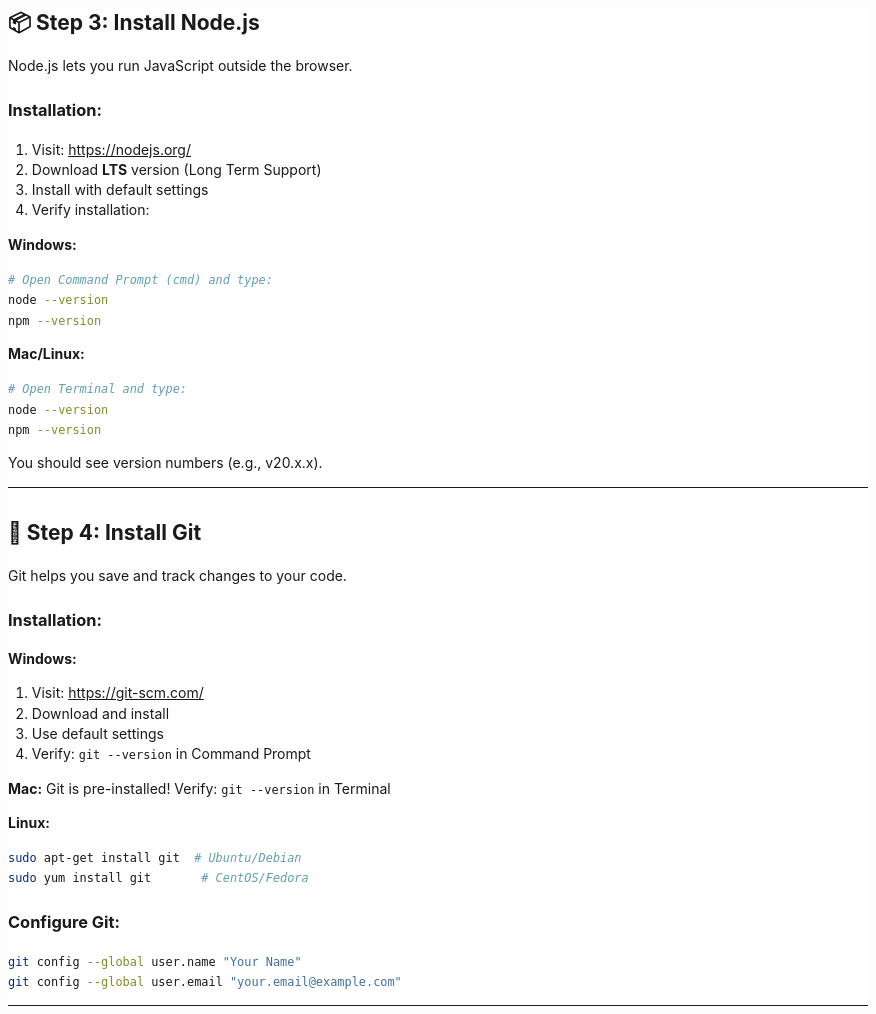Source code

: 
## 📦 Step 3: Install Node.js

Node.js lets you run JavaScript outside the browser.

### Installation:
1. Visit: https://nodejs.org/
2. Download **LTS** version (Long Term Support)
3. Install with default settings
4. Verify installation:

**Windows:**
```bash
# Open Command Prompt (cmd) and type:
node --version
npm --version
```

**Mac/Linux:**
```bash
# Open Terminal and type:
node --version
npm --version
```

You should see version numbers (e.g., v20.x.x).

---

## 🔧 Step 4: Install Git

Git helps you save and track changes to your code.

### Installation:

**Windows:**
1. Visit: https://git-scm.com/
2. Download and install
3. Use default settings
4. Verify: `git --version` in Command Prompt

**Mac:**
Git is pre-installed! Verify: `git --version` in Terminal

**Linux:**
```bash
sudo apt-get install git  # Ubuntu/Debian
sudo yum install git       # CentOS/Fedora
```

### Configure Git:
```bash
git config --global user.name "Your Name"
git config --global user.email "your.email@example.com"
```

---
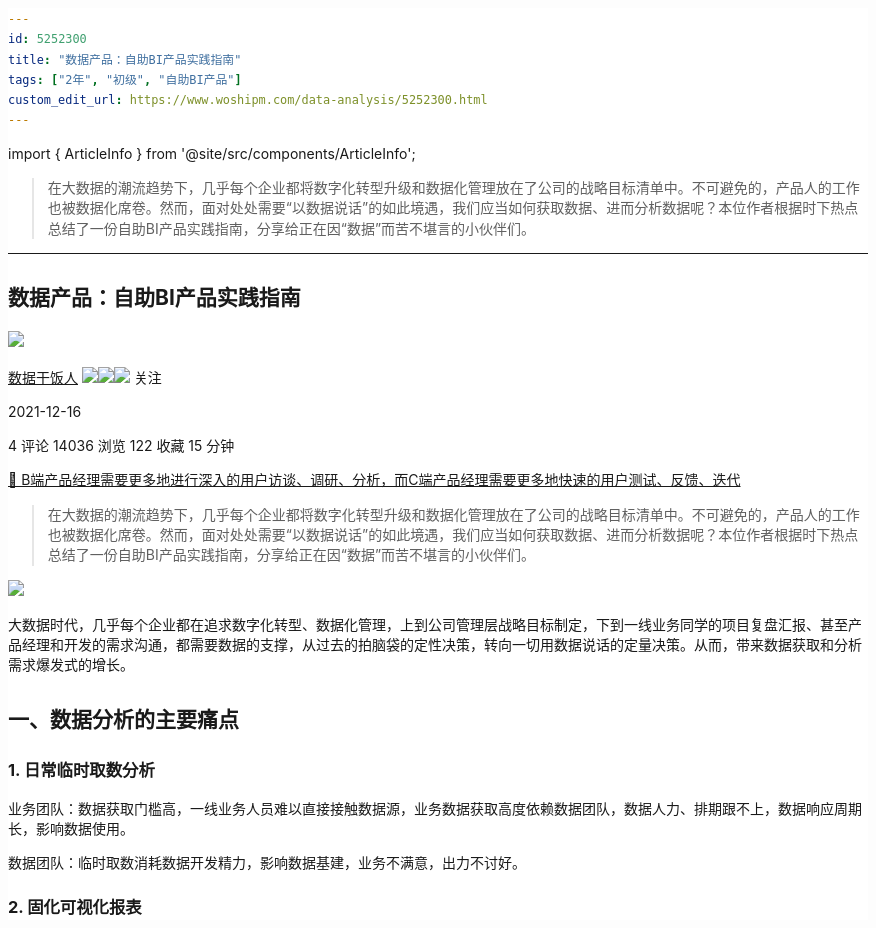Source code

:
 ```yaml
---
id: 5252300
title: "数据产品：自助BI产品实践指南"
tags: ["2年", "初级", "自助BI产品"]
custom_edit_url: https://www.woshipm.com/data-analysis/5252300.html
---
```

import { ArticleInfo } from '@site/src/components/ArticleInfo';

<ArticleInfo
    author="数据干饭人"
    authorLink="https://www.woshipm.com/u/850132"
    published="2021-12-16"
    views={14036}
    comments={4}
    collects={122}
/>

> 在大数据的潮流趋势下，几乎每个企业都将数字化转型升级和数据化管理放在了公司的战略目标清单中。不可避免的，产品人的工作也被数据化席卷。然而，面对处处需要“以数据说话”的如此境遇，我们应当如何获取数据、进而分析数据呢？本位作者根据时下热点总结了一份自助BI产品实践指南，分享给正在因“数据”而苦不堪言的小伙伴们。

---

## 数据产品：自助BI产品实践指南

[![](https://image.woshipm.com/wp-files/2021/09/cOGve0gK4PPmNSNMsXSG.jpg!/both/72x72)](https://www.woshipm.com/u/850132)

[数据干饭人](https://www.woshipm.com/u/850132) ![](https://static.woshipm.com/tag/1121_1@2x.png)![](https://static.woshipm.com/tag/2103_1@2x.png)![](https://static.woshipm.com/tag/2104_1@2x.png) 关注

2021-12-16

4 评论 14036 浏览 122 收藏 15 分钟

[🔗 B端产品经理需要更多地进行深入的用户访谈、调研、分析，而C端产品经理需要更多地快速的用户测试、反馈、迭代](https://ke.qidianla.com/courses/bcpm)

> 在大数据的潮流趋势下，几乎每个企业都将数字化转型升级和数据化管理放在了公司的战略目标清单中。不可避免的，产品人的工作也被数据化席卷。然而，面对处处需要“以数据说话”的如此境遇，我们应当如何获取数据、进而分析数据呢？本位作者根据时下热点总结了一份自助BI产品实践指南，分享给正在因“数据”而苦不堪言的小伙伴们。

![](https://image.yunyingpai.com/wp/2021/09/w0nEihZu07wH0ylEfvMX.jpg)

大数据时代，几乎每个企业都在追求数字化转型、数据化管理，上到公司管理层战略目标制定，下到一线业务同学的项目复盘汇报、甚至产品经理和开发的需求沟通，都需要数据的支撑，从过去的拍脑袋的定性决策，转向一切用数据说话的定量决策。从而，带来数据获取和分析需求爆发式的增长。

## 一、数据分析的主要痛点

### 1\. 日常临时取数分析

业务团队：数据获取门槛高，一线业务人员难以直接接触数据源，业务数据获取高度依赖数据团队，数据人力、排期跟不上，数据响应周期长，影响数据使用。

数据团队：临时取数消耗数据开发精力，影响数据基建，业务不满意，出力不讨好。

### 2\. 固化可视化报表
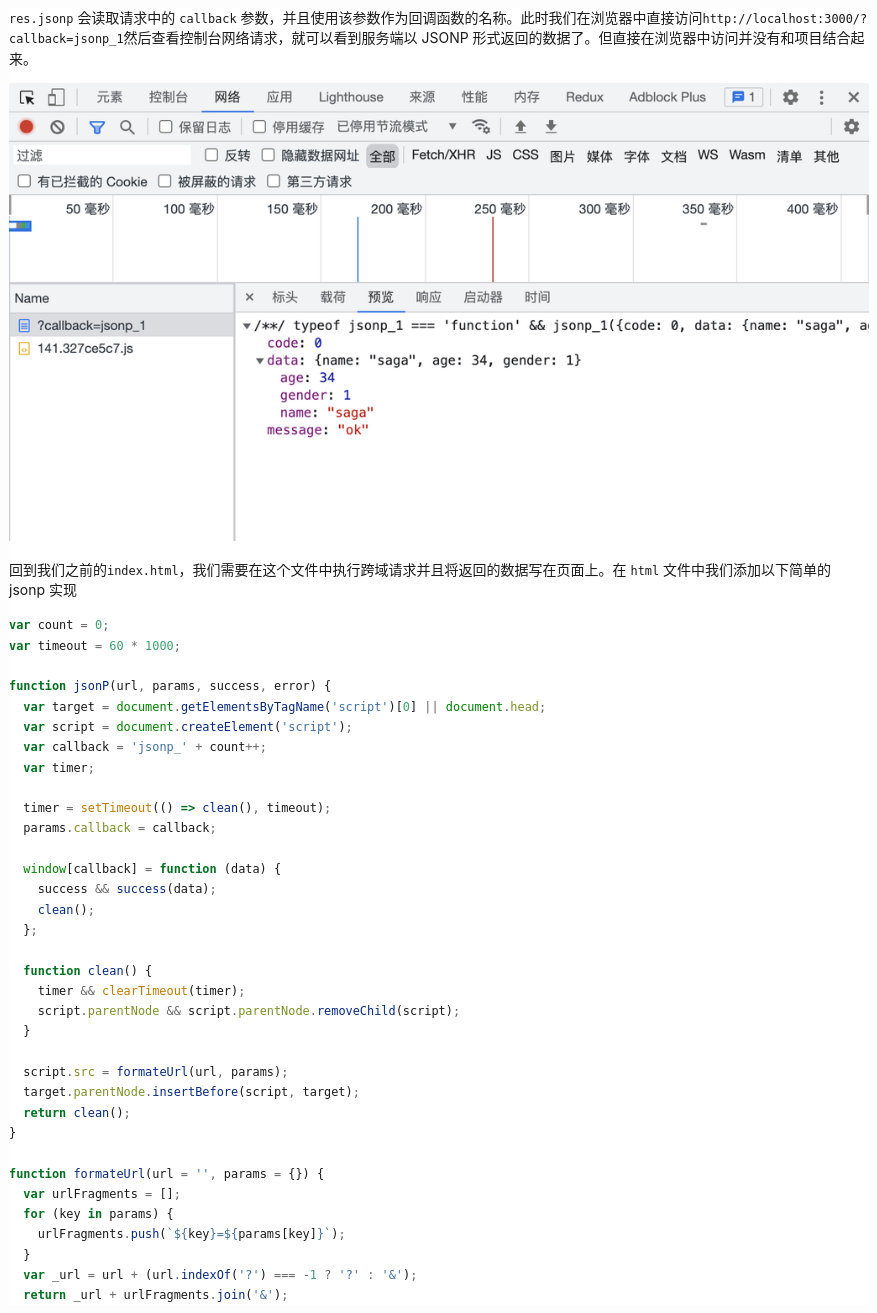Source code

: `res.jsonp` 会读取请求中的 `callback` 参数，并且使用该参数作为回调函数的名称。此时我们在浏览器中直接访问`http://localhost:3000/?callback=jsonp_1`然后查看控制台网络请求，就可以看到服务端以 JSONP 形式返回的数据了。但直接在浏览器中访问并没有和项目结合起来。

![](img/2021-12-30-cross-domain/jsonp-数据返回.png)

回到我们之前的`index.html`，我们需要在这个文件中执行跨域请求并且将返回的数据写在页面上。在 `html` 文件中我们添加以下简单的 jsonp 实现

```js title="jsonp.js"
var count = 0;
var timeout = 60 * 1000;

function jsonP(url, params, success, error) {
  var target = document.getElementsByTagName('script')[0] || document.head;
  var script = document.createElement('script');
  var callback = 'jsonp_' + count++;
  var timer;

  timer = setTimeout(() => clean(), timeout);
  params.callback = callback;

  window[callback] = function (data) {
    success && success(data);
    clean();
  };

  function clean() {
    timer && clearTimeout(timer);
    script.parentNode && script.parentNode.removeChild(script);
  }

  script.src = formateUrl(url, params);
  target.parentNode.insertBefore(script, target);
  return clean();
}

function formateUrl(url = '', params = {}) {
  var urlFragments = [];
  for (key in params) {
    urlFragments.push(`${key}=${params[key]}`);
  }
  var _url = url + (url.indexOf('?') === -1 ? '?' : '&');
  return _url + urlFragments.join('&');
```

● **TASK DETAILS**: Show all lines from the data that contain "version".

● **SOLVED EXERCISE**:
2. Download **LTS** version (Long Term Support)
node --version
npm --version
node --version
npm --version
You should see version numbers (e.g., v20.x.x).
4. Verify: `git --version` in Command Prompt
Git is pre-installed! Verify: `git --version` in Terminal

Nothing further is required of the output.